[Data records]

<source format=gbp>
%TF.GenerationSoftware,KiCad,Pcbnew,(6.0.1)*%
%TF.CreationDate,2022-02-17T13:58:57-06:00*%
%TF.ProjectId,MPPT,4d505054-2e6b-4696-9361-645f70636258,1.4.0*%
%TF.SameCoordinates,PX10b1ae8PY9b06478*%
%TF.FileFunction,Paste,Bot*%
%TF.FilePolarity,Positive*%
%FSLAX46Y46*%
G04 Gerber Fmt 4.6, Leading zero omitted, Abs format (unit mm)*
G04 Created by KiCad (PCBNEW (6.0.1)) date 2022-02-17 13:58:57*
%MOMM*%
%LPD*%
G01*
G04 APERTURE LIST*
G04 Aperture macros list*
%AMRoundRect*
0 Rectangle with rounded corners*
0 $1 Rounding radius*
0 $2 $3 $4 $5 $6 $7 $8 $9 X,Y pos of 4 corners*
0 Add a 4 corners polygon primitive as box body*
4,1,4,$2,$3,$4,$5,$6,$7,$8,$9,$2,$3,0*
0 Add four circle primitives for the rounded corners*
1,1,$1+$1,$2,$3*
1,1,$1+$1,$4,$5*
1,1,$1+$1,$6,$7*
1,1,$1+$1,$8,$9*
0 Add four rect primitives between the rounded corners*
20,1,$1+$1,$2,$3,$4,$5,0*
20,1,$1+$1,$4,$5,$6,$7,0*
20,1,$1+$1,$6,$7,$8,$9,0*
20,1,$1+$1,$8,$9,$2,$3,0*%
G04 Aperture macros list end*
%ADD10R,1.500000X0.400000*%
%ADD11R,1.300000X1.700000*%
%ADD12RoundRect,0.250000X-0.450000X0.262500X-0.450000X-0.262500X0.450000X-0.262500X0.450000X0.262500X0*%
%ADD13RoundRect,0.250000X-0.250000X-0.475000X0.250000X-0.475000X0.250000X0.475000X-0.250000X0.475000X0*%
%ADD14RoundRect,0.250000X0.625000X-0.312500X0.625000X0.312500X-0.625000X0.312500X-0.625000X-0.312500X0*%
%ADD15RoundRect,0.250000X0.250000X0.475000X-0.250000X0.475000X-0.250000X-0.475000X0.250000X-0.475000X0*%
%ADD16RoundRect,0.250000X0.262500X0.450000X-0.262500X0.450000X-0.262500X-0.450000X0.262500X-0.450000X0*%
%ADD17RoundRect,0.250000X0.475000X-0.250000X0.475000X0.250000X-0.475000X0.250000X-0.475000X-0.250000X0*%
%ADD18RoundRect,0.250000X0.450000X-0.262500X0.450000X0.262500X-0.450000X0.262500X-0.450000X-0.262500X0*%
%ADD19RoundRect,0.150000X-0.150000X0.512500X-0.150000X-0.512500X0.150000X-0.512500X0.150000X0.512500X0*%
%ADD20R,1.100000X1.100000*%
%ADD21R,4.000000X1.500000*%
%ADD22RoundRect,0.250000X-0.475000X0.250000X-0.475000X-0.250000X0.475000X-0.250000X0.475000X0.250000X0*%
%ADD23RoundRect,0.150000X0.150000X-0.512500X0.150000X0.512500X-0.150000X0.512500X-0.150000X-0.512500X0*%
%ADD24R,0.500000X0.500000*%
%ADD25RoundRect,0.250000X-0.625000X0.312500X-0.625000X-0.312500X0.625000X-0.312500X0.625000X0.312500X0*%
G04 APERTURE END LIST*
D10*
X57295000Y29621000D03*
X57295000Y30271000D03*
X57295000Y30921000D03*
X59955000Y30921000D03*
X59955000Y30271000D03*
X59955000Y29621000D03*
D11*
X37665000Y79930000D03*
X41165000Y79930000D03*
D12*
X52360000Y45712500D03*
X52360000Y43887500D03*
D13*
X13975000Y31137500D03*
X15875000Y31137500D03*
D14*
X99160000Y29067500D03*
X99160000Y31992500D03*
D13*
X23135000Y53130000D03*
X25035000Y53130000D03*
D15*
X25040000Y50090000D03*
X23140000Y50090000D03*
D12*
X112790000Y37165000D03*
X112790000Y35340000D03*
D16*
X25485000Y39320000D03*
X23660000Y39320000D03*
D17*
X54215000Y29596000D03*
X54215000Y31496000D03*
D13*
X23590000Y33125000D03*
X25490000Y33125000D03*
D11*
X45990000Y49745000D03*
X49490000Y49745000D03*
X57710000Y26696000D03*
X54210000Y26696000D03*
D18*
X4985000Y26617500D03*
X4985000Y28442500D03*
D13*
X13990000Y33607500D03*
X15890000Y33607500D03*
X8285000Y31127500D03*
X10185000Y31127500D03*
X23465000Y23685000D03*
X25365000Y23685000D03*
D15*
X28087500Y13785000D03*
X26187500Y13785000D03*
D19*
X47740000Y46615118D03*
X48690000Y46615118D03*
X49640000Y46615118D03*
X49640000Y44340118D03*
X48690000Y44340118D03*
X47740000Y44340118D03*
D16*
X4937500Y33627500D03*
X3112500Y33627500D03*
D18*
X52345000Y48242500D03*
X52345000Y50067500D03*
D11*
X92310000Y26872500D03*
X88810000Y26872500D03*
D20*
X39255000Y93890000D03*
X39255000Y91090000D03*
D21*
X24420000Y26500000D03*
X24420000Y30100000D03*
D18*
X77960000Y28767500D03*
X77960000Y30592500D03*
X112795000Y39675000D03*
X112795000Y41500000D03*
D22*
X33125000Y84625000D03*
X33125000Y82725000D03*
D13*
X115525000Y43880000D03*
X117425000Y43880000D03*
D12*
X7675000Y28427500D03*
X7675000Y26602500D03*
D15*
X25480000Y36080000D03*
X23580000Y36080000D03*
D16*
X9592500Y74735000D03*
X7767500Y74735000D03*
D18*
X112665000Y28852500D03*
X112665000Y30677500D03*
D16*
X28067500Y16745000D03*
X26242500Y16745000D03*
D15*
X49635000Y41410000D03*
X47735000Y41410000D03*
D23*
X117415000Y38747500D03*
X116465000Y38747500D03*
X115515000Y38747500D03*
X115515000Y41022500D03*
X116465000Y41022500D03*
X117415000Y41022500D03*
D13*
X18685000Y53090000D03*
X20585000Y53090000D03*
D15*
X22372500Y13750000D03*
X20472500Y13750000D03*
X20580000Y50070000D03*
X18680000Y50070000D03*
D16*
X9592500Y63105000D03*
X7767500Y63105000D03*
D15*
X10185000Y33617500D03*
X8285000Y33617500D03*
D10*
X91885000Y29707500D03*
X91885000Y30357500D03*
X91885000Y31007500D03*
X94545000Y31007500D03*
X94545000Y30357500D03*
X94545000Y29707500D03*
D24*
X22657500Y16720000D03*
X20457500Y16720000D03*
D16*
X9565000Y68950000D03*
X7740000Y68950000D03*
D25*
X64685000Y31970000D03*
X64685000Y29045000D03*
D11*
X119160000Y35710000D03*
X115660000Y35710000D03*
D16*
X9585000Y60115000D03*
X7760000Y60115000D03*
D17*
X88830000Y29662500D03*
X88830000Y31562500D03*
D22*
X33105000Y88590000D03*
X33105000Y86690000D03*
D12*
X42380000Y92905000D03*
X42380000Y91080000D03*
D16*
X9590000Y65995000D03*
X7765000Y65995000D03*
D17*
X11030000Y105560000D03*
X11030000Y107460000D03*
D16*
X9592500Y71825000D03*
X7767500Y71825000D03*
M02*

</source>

## Task prompt
Reproduce the full set of entries above exactly, without dropping a line.

## Completed task
<source format=gbp>
%TF.GenerationSoftware,KiCad,Pcbnew,(6.0.1)*%
%TF.CreationDate,2022-02-17T13:58:57-06:00*%
%TF.ProjectId,MPPT,4d505054-2e6b-4696-9361-645f70636258,1.4.0*%
%TF.SameCoordinates,PX10b1ae8PY9b06478*%
%TF.FileFunction,Paste,Bot*%
%TF.FilePolarity,Positive*%
%FSLAX46Y46*%
G04 Gerber Fmt 4.6, Leading zero omitted, Abs format (unit mm)*
G04 Created by KiCad (PCBNEW (6.0.1)) date 2022-02-17 13:58:57*
%MOMM*%
%LPD*%
G01*
G04 APERTURE LIST*
G04 Aperture macros list*
%AMRoundRect*
0 Rectangle with rounded corners*
0 $1 Rounding radius*
0 $2 $3 $4 $5 $6 $7 $8 $9 X,Y pos of 4 corners*
0 Add a 4 corners polygon primitive as box body*
4,1,4,$2,$3,$4,$5,$6,$7,$8,$9,$2,$3,0*
0 Add four circle primitives for the rounded corners*
1,1,$1+$1,$2,$3*
1,1,$1+$1,$4,$5*
1,1,$1+$1,$6,$7*
1,1,$1+$1,$8,$9*
0 Add four rect primitives between the rounded corners*
20,1,$1+$1,$2,$3,$4,$5,0*
20,1,$1+$1,$4,$5,$6,$7,0*
20,1,$1+$1,$6,$7,$8,$9,0*
20,1,$1+$1,$8,$9,$2,$3,0*%
G04 Aperture macros list end*
%ADD10R,1.500000X0.400000*%
%ADD11R,1.300000X1.700000*%
%ADD12RoundRect,0.250000X-0.450000X0.262500X-0.450000X-0.262500X0.450000X-0.262500X0.450000X0.262500X0*%
%ADD13RoundRect,0.250000X-0.250000X-0.475000X0.250000X-0.475000X0.250000X0.475000X-0.250000X0.475000X0*%
%ADD14RoundRect,0.250000X0.625000X-0.312500X0.625000X0.312500X-0.625000X0.312500X-0.625000X-0.312500X0*%
%ADD15RoundRect,0.250000X0.250000X0.475000X-0.250000X0.475000X-0.250000X-0.475000X0.250000X-0.475000X0*%
%ADD16RoundRect,0.250000X0.262500X0.450000X-0.262500X0.450000X-0.262500X-0.450000X0.262500X-0.450000X0*%
%ADD17RoundRect,0.250000X0.475000X-0.250000X0.475000X0.250000X-0.475000X0.250000X-0.475000X-0.250000X0*%
%ADD18RoundRect,0.250000X0.450000X-0.262500X0.450000X0.262500X-0.450000X0.262500X-0.450000X-0.262500X0*%
%ADD19RoundRect,0.150000X-0.150000X0.512500X-0.150000X-0.512500X0.150000X-0.512500X0.150000X0.512500X0*%
%ADD20R,1.100000X1.100000*%
%ADD21R,4.000000X1.500000*%
%ADD22RoundRect,0.250000X-0.475000X0.250000X-0.475000X-0.250000X0.475000X-0.250000X0.475000X0.250000X0*%
%ADD23RoundRect,0.150000X0.150000X-0.512500X0.150000X0.512500X-0.150000X0.512500X-0.150000X-0.512500X0*%
%ADD24R,0.500000X0.500000*%
%ADD25RoundRect,0.250000X-0.625000X0.312500X-0.625000X-0.312500X0.625000X-0.312500X0.625000X0.312500X0*%
G04 APERTURE END LIST*
D10*
X57295000Y29621000D03*
X57295000Y30271000D03*
X57295000Y30921000D03*
X59955000Y30921000D03*
X59955000Y30271000D03*
X59955000Y29621000D03*
D11*
X37665000Y79930000D03*
X41165000Y79930000D03*
D12*
X52360000Y45712500D03*
X52360000Y43887500D03*
D13*
X13975000Y31137500D03*
X15875000Y31137500D03*
D14*
X99160000Y29067500D03*
X99160000Y31992500D03*
D13*
X23135000Y53130000D03*
X25035000Y53130000D03*
D15*
X25040000Y50090000D03*
X23140000Y50090000D03*
D12*
X112790000Y37165000D03*
X112790000Y35340000D03*
D16*
X25485000Y39320000D03*
X23660000Y39320000D03*
D17*
X54215000Y29596000D03*
X54215000Y31496000D03*
D13*
X23590000Y33125000D03*
X25490000Y33125000D03*
D11*
X45990000Y49745000D03*
X49490000Y49745000D03*
X57710000Y26696000D03*
X54210000Y26696000D03*
D18*
X4985000Y26617500D03*
X4985000Y28442500D03*
D13*
X13990000Y33607500D03*
X15890000Y33607500D03*
X8285000Y31127500D03*
X10185000Y31127500D03*
X23465000Y23685000D03*
X25365000Y23685000D03*
D15*
X28087500Y13785000D03*
X26187500Y13785000D03*
D19*
X47740000Y46615118D03*
X48690000Y46615118D03*
X49640000Y46615118D03*
X49640000Y44340118D03*
X48690000Y44340118D03*
X47740000Y44340118D03*
D16*
X4937500Y33627500D03*
X3112500Y33627500D03*
D18*
X52345000Y48242500D03*
X52345000Y50067500D03*
D11*
X92310000Y26872500D03*
X88810000Y26872500D03*
D20*
X39255000Y93890000D03*
X39255000Y91090000D03*
D21*
X24420000Y26500000D03*
X24420000Y30100000D03*
D18*
X77960000Y28767500D03*
X77960000Y30592500D03*
X112795000Y39675000D03*
X112795000Y41500000D03*
D22*
X33125000Y84625000D03*
X33125000Y82725000D03*
D13*
X115525000Y43880000D03*
X117425000Y43880000D03*
D12*
X7675000Y28427500D03*
X7675000Y26602500D03*
D15*
X25480000Y36080000D03*
X23580000Y36080000D03*
D16*
X9592500Y74735000D03*
X7767500Y74735000D03*
D18*
X112665000Y28852500D03*
X112665000Y30677500D03*
D16*
X28067500Y16745000D03*
X26242500Y16745000D03*
D15*
X49635000Y41410000D03*
X47735000Y41410000D03*
D23*
X117415000Y38747500D03*
X116465000Y38747500D03*
X115515000Y38747500D03*
X115515000Y41022500D03*
X116465000Y41022500D03*
X117415000Y41022500D03*
D13*
X18685000Y53090000D03*
X20585000Y53090000D03*
D15*
X22372500Y13750000D03*
X20472500Y13750000D03*
X20580000Y50070000D03*
X18680000Y50070000D03*
D16*
X9592500Y63105000D03*
X7767500Y63105000D03*
D15*
X10185000Y33617500D03*
X8285000Y33617500D03*
D10*
X91885000Y29707500D03*
X91885000Y30357500D03*
X91885000Y31007500D03*
X94545000Y31007500D03*
X94545000Y30357500D03*
X94545000Y29707500D03*
D24*
X22657500Y16720000D03*
X20457500Y16720000D03*
D16*
X9565000Y68950000D03*
X7740000Y68950000D03*
D25*
X64685000Y31970000D03*
X64685000Y29045000D03*
D11*
X119160000Y35710000D03*
X115660000Y35710000D03*
D16*
X9585000Y60115000D03*
X7760000Y60115000D03*
D17*
X88830000Y29662500D03*
X88830000Y31562500D03*
D22*
X33105000Y88590000D03*
X33105000Y86690000D03*
D12*
X42380000Y92905000D03*
X42380000Y91080000D03*
D16*
X9590000Y65995000D03*
X7765000Y65995000D03*
D17*
X11030000Y105560000D03*
X11030000Y107460000D03*
D16*
X9592500Y71825000D03*
X7767500Y71825000D03*
M02*

</source>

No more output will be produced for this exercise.